Looking ahead to the upcoming week, economic data releases, including UK employment data, CPI inflation, retail sales, and a BoE monetary policy meeting, will be crucial. In the US, retail sales, industrial production, housing starts, and the weekly jobless claims data are noteworthy, while China's industrial production and retail sales data are awaited.

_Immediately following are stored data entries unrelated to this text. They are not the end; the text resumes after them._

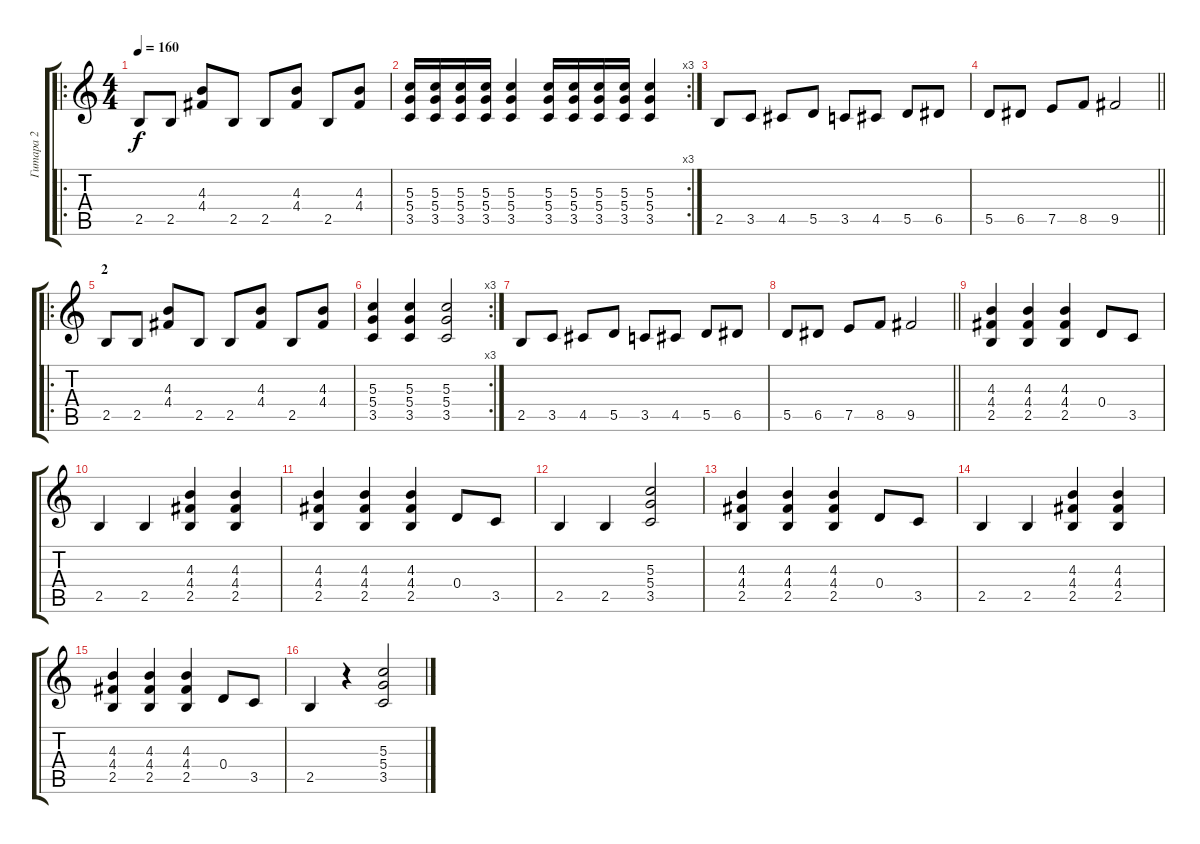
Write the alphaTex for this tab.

\track ("Гитара 2" "Гитара 2") {instrument overdrivenguitar}
\staff {score tabs}
\tuning (E4 B3 G3 D3 A2 E2) {hide}
\ro
\ts (4 4)
\tempo 160
\clef g2
\ks c
2.5.8{dy f} 2.5.8 (4.3 4.4).8 2.5.8 2.5.8 (4.3 4.4).8 2.5.8 (4.3 4.4).8 |
\rc 3
(5.3 5.4 3.5).16 (5.3 5.4 3.5).16 (5.3 5.4 3.5).16 (5.3 5.4 3.5).16 (5.3 5.4 3.5).4 (5.3 5.4 3.5).16 (5.3 5.4 3.5).16 (5.3 5.4 3.5).16 (5.3 5.4 3.5).16 (5.3 5.4 3.5).4 |
2.5.8 3.5.8 4.5.8 5.5.8 3.5.8 4.5.8 5.5.8 6.5.8 |
\barLineRight lightlight
5.5.8 6.5.8 7.5.8 8.5.8 9.5.2 |
\ro
\section ("" "2")
2.5.8 2.5.8 (4.3 4.4).8 2.5.8 2.5.8 (4.3 4.4).8 2.5.8 (4.3 4.4).8 |
\rc 3
(5.3 5.4 3.5).4 (5.3 5.4 3.5).4 (5.3 5.4 3.5).2 |
2.5.8 3.5.8 4.5.8 5.5.8 3.5.8 4.5.8 5.5.8 6.5.8 |
\barLineRight lightlight
5.5.8 6.5.8 7.5.8 8.5.8 9.5.2 |
(4.3 4.4 2.5).4 (4.3 4.4 2.5).4 (4.3 4.4 2.5).4 0.4.8 3.5.8 |
2.5.4 2.5.4 (4.3 4.4 2.5).4 (4.3 4.4 2.5).4 |
(4.3 4.4 2.5).4 (4.3 4.4 2.5).4 (4.3 4.4 2.5).4 0.4.8 3.5.8 |
2.5.4 2.5.4 (5.3 5.4 3.5).2 |
(4.3 4.4 2.5).4 (4.3 4.4 2.5).4 (4.3 4.4 2.5).4 0.4.8 3.5.8 |
2.5.4 2.5.4 (4.3 4.4 2.5).4 (4.3 4.4 2.5).4 |
(4.3 4.4 2.5).4 (4.3 4.4 2.5).4 (4.3 4.4 2.5).4 0.4.8 3.5.8 |
2.5.4 r.4 (5.3 5.4 3.5).2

Despite concerns over a resurgence of coronavirus cases leading to a decline in global equity markets, we believe the market's focus should be on economic data releases rather than daily infection counts. Although new cases have been reported, the increase should be viewed in perspective due to the significantly higher testing volume worldwide. Moreover, some positive economic data from China, indicating the country's recovery despite weak global demand caused by lockdown restrictions, was overshadowed by the news. Industrial production in China rose by 4.4%, and while retail sales for May were still 2.8% lower than the previous year, it marked a notable improvement from April's 7.5% decline, considering that certain sectors like cinemas haven't fully reopened yet.